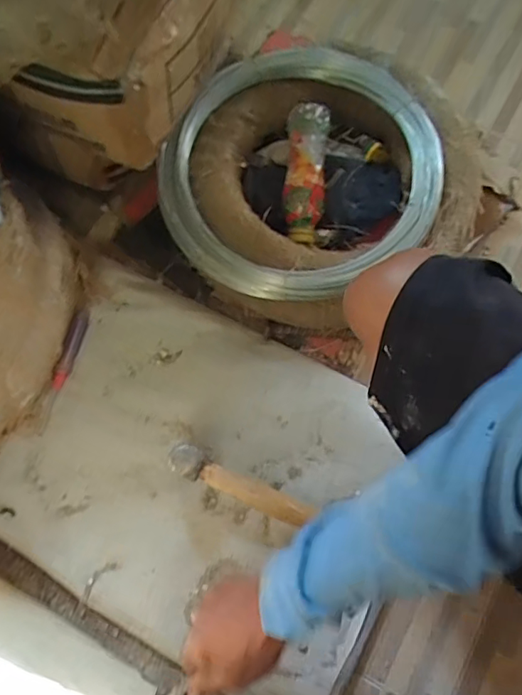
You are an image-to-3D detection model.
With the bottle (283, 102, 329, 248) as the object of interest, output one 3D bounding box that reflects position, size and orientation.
[{"bbox_3d":[0.063,-0.240,0.756,0.057,0.068,0.182,4,96,1],"label":"bottle"}]

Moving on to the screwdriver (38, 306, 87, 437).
[{"bbox_3d":[-0.260,0.030,0.704,0.016,0.024,0.166,15,75,4],"label":"screwdriver"}]

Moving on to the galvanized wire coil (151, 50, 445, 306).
[{"bbox_3d":[0.064,-0.239,0.708,0.341,0.087,0.388,30,77,8],"label":"galvanized wire coil"}]

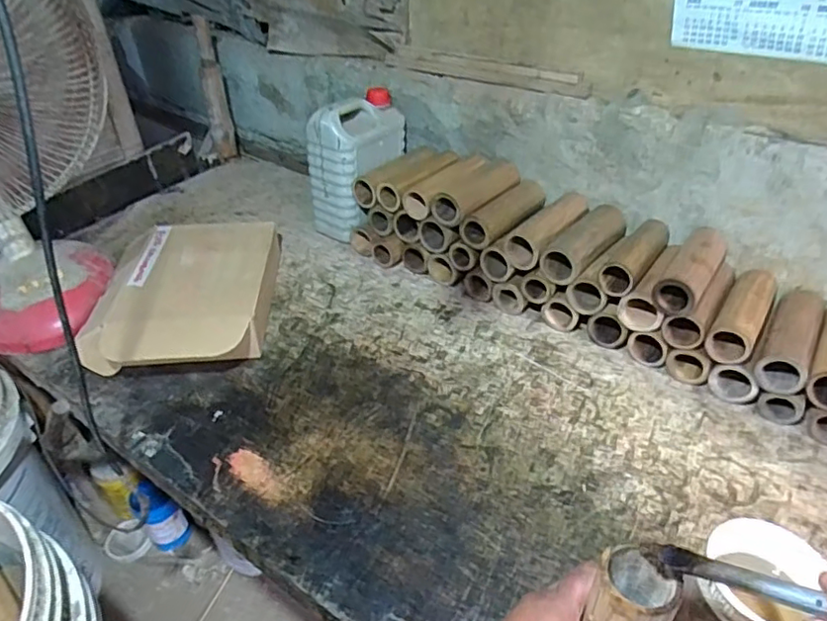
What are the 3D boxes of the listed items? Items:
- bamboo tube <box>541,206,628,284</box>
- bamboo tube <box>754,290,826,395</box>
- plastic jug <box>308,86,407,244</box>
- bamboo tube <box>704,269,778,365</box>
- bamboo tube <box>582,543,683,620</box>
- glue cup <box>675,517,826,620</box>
[{"bbox_3d":[0.261,-0.104,0.875,0.056,0.059,0.184,25,44,31],"label":"bamboo tube"},{"bbox_3d":[0.492,0.033,0.766,0.052,0.055,0.189,22,43,28],"label":"bamboo tube"},{"bbox_3d":[-0.100,-0.260,1.070,0.113,0.237,0.175,16,40,22],"label":"plastic jug"},{"bbox_3d":[0.442,0.003,0.791,0.054,0.055,0.176,22,43,28],"label":"bamboo tube"},{"bbox_3d":[0.154,0.247,0.446,0.050,0.169,0.053,14,39,21],"label":"bamboo tube"},{"bbox_3d":[0.273,0.251,0.490,0.099,0.125,0.103,-1,37,1],"label":"glue cup"}]

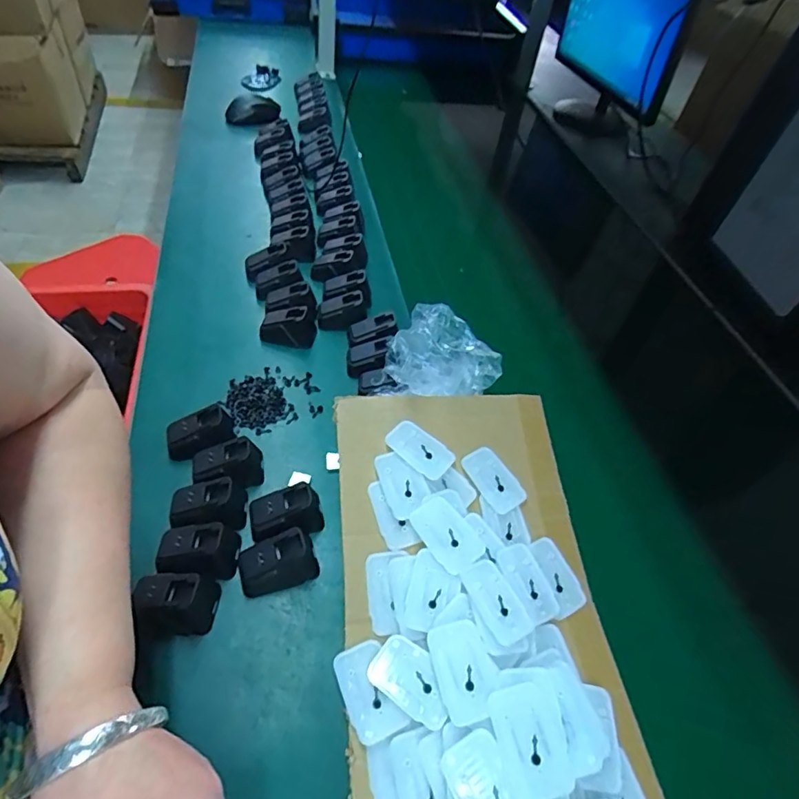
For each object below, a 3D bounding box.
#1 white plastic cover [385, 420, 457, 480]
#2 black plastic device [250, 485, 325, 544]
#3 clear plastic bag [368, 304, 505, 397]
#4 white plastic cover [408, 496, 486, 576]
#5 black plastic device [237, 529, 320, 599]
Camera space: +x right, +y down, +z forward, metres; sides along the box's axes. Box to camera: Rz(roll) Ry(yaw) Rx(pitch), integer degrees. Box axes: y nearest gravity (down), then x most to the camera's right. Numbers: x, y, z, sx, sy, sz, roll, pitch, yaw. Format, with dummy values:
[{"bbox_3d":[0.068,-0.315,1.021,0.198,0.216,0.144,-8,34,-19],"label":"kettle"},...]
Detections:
[{"bbox_3d":[0.021,0.050,0.518,0.068,0.004,0.043,36,56,15],"label":"white plastic cover"},{"bbox_3d":[-0.108,0.106,0.483,0.067,0.033,0.037,-8,47,-15],"label":"black plastic device"},{"bbox_3d":[0.050,-0.044,0.564,0.114,0.078,0.100,21,46,13],"label":"clear plastic bag"},{"bbox_3d":[0.044,0.123,0.469,0.047,0.007,0.070,-27,54,-30],"label":"white plastic cover"},{"bbox_3d":[-0.109,0.145,0.456,0.068,0.042,0.035,-10,47,-17],"label":"black plastic device"}]

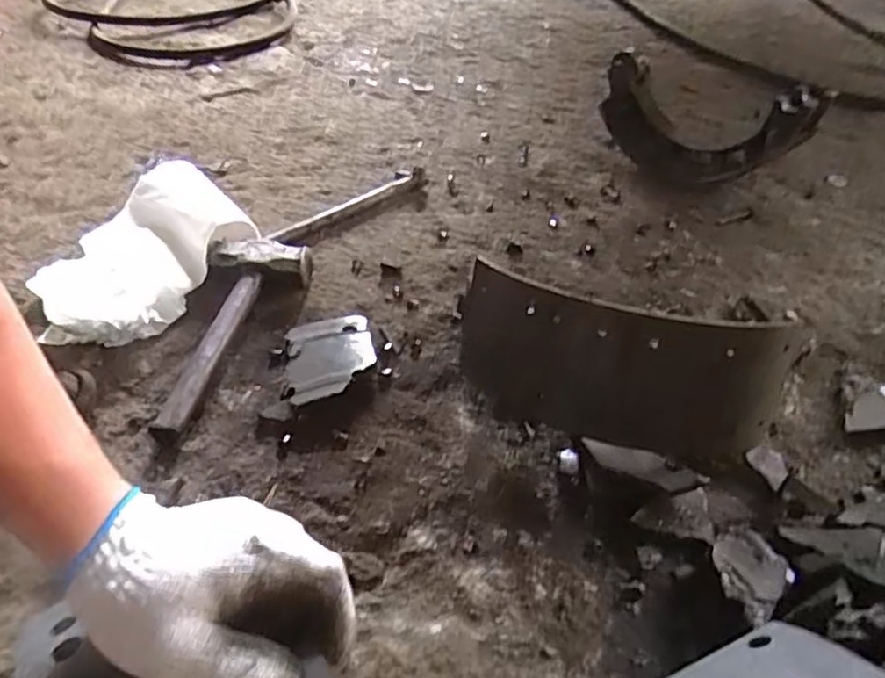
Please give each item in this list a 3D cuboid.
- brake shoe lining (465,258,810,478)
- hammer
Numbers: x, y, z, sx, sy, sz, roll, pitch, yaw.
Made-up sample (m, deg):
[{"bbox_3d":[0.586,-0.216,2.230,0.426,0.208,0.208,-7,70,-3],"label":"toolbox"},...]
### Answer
[{"bbox_3d":[0.161,0.025,0.632,0.318,0.142,0.101,13,43,13],"label":"brake shoe lining"},{"bbox_3d":[-0.226,-0.025,0.754,0.122,0.054,0.312,1,42,-1],"label":"hammer"}]

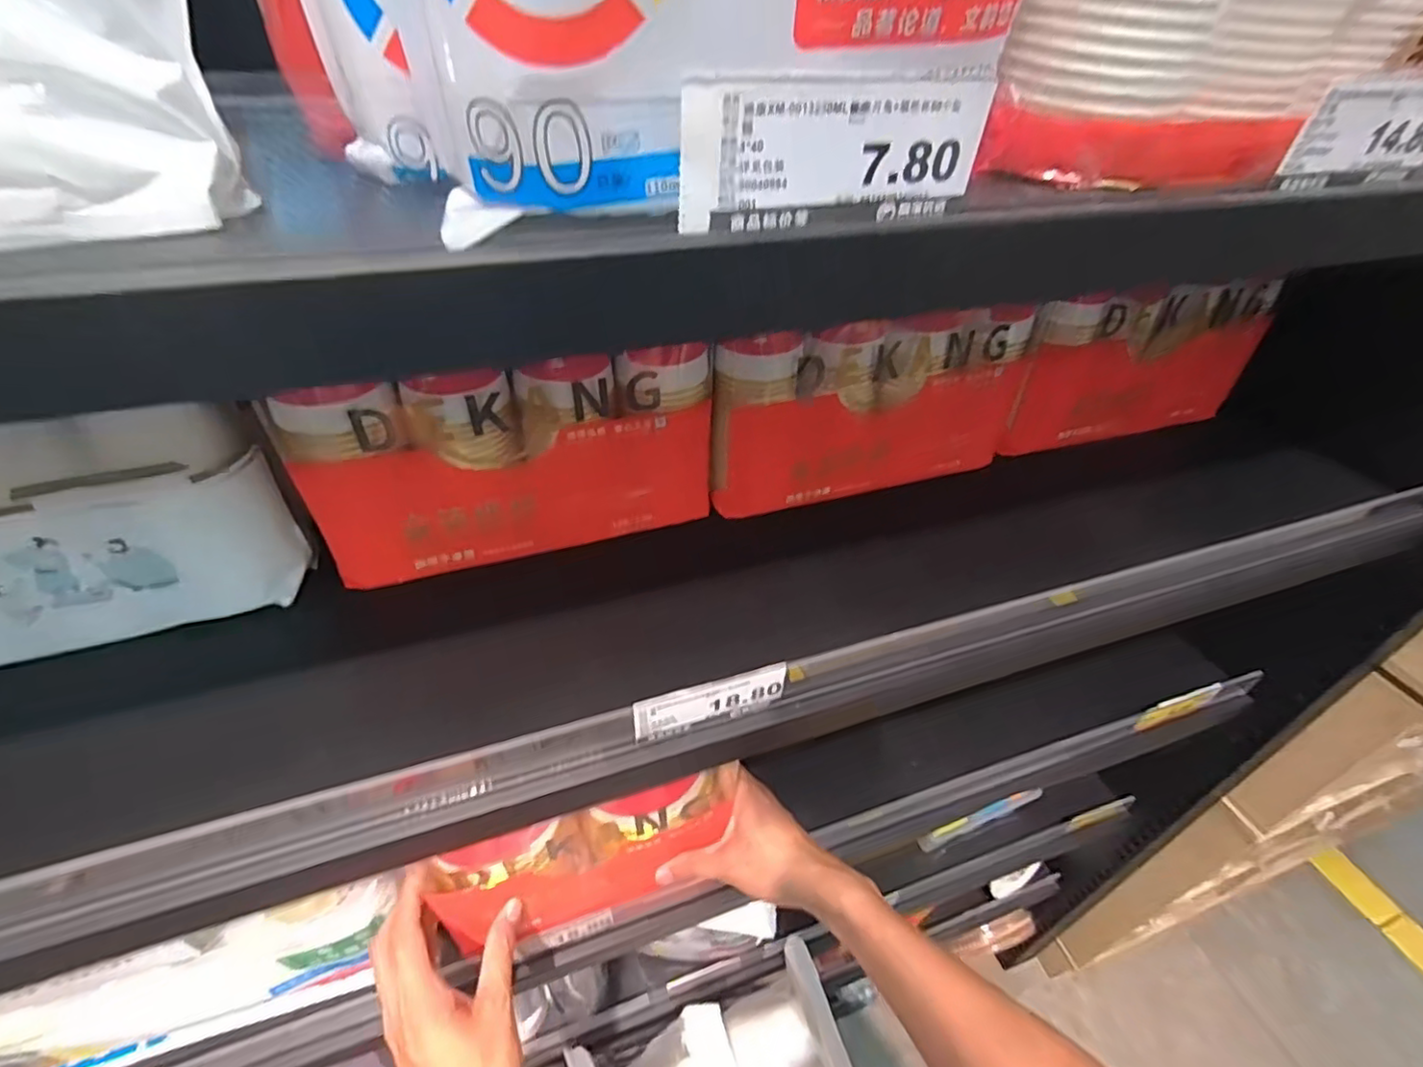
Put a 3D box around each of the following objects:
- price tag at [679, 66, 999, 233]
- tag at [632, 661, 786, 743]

·····

DIRECTIONS FOR THIS TASK => Show every line from the listing above in which the string "Numbers" appears.

WRITTEN ANSWER =>
Camera space: +x right, +y down, +z forward, metres; sides along the box's axes. Box to camera: Rz(roll) Ry(yaw) Rx(pitch), integer degrees. Box axes: y nearest gravity (down), then x most to the camera's right. Numbers: x, y, z, sx, sy, sz, roll, pitch, yaw. Format, with dummy values:
Numbers: x, y, z, sx, sy, sz, roll, pitch, yaw.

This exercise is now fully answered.